Books On My Reading List That Sound Promising: Films I've Seen and Recommend:
  • Green Street Hooligans (Now playing in limited release) - An excellent film set in the ultra-violent culture of English football firms which explores a lonely man's desire to belong to a group, even if it flies in the face of everything he believes. (My full review)
  • Goal! (USA release May 12th) - One of the best shot soccer movies I've seen (capturing the action is always the problem in sports films) follows a young Mexican-American immigrant as he gets a chance to make a name for himself in the English Premier League. Fans of the English Premier League are going to love this film. (My full review)
  • A Shot at Glory (DVD@Netflix) - An enjoyable film starring Robert Duvall and Scottish Footballer Ally McCoist as the the manager of Kilnockie, a small Scottish second division side, and it's improbable shot at glory if they can knock off Glasgow Rangers in the Scottish Cup. (Bonus Trivia: Claudio Reyna played for Rangers during the filming of this movie and is creditted as one of the Rangers players appearing in the movie, although I don't recall seeing him in the final cut of the film).
  • Phörpa (aka The Cup) - An inspiring film about Tibetan refugees living in exile at monastery in India who refuse to let the contemplative, reverent spirit of their surroundings dampen their World Cup Fever. Their quest to figure out a way to watch the Final of France '98 absolutely captures the passion of soccer perfectly.
  • Victory (DVD@Netflix) - Dampened only slightly by the poor soccer skills of Sylvester Stallone as goalkeeper, this film stars some of the greatest soccer players of all time (Pelé, Moore, Ardiles, to name a few) as a group of WWII Prisoners of War who play a friendly (I use the word loosely) against their German captors in occupied France.
  • Our Way / Journey to Germany - Two documentary DVDs produced US Soccer which give a behind-the-scenes look at the USA's run through World Cup 2002 and their 2006 qualifying campaign, respectively. This is a great primer to bring a new US soccer fan up to speed with the present national team.
  • The Other Final - A documentary detailing a match played between Montserrat and Bhutan, who at the time were the two lowest ranked teams in FIFA's International Rankings, played on the same day as the 2002 World Cup Final in Tokyo. The film is an interesting exploration of how sport bonds communities together and how it breaks down cultural barriers between folks who share only the common language of football.
Films on My Watch List That Sound Promising: I'd love to hear your recommendations for further reading/viewing or your reviews of any of these selections in the comments section.

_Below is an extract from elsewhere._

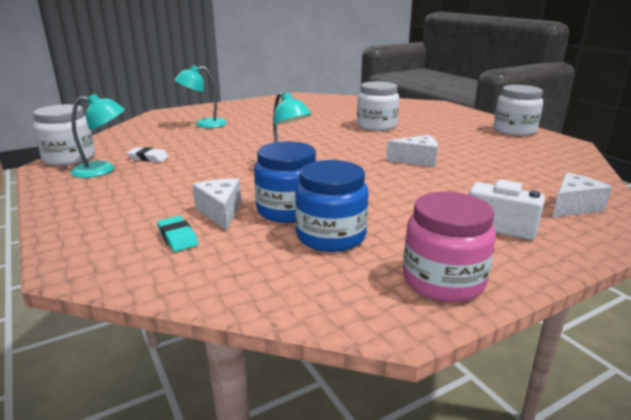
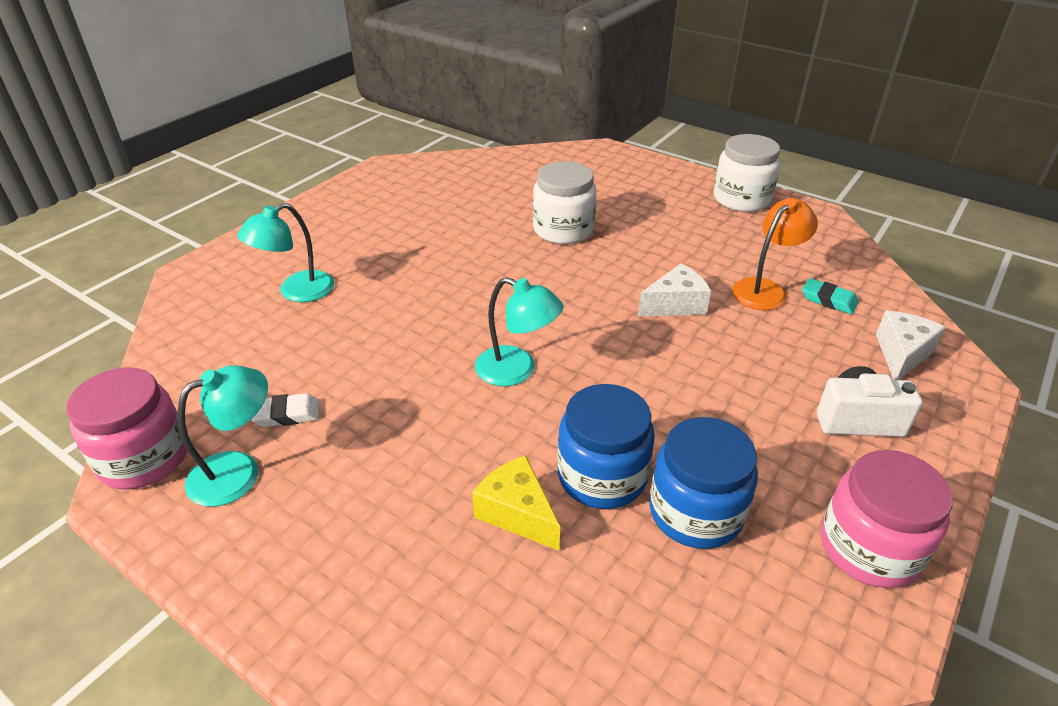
camera: 25 degrees left, 15 degrees up
white jar [33,104,95,166] -> pink jar [67,367,187,489]
turquoise eraser [157,216,198,252] -> turquoise eraser moved to [802,278,859,314]
white cheese [193,179,241,230] -> yellow cheese [472,455,560,551]
none -> orange lamp [732,198,818,310]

-- Jarrett @ 2/05/2006 09:14:00 AM


At 2/06/2006 02:42:00 PM, Blogger Jarrett said...

A few other suggestions from the TriSoccerFan List:

* How Soccer Explains the World by Franklin Foer
* Brilliant Orange: The Neurotic Genius of Dutch Football by David Winner.
* ABC: Ajax Barcelona Cruyff by Fritz Barend et al.
* National Pastime: How Americans Play Baseball and the Rest of the World Plays Soccer by Stefan Szymanski and Andrew Zimbalist

At 2/08/2006 10:01:00 AM, Anonymous Joe McGinniss said...

As one of the authors mentioned by Jarrett, and noting his reading list, I would say he's got a great treat in store: SOCCER IN SUN AND SHADOW
by Eduardo Galeano is far and away the best soccer book I've ever read. Pure poetry by the extraordinary Uruguayan writer. It captures the essence of the game's hold over so many millions around the world.

At 2/08/2006 10:10:00 AM, Blogger Jarrett said...


Soccer in Sun and Shadow is on my list because of the opening quote in your book. It describes me perfectly!